» What is needed: From the records below, output exactly the lines running from the line containing "Mokanna, Al Sirat #11." through the line containing "preceded in death", and no others.

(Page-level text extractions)
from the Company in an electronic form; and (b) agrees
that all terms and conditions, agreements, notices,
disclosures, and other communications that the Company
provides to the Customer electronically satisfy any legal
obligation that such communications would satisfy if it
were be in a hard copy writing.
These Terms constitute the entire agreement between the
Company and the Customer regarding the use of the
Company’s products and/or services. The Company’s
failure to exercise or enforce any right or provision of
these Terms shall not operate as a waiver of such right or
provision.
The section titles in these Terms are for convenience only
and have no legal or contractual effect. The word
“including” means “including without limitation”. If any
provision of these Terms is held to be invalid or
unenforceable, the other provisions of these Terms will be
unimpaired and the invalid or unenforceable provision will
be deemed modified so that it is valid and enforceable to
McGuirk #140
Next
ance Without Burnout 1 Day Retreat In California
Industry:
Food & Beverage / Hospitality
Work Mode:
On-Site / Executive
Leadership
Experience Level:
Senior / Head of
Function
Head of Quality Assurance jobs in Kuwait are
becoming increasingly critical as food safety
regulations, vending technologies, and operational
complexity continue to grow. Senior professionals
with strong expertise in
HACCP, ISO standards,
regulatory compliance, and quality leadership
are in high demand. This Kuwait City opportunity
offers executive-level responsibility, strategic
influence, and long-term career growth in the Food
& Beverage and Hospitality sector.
...
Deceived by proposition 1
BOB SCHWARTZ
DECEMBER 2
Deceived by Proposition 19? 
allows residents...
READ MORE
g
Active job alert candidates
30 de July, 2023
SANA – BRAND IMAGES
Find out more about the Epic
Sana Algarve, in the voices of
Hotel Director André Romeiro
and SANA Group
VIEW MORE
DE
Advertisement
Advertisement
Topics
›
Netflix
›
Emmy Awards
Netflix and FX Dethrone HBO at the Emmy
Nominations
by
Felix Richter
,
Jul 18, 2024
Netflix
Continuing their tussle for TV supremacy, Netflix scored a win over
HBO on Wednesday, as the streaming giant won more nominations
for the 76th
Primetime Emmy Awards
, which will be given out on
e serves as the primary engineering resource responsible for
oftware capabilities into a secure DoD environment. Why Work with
--
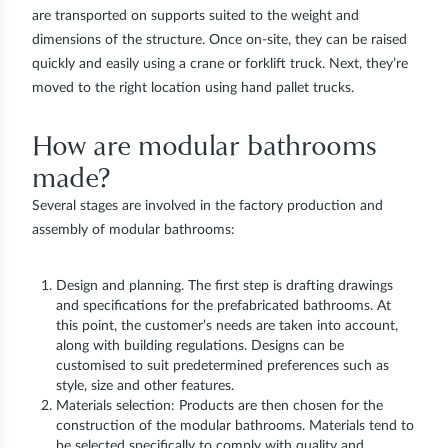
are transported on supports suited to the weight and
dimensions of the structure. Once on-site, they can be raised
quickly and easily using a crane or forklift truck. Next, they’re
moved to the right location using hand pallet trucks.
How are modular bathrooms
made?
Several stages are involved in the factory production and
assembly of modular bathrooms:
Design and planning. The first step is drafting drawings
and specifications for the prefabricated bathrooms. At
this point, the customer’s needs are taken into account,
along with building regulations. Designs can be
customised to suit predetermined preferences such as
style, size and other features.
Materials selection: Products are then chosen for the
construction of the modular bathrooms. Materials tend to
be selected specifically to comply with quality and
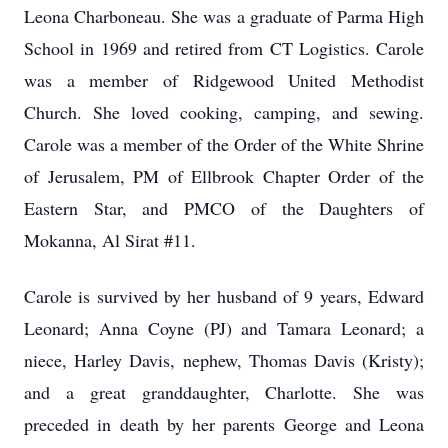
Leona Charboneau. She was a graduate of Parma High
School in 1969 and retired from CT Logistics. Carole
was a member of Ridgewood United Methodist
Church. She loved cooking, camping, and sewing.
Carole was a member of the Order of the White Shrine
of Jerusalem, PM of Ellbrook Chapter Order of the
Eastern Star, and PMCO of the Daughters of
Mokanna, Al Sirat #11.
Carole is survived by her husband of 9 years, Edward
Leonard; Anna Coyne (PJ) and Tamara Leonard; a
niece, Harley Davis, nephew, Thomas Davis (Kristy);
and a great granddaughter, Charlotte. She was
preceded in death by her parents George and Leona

» Output for this task:
Mokanna, Al Sirat #11.
Carole is survived by her husband of 9 years, Edward
Leonard; Anna Coyne (PJ) and Tamara Leonard; a
niece, Harley Davis, nephew, Thomas Davis (Kristy);
and a great granddaughter, Charlotte. She was
preceded in death by her parents George and Leona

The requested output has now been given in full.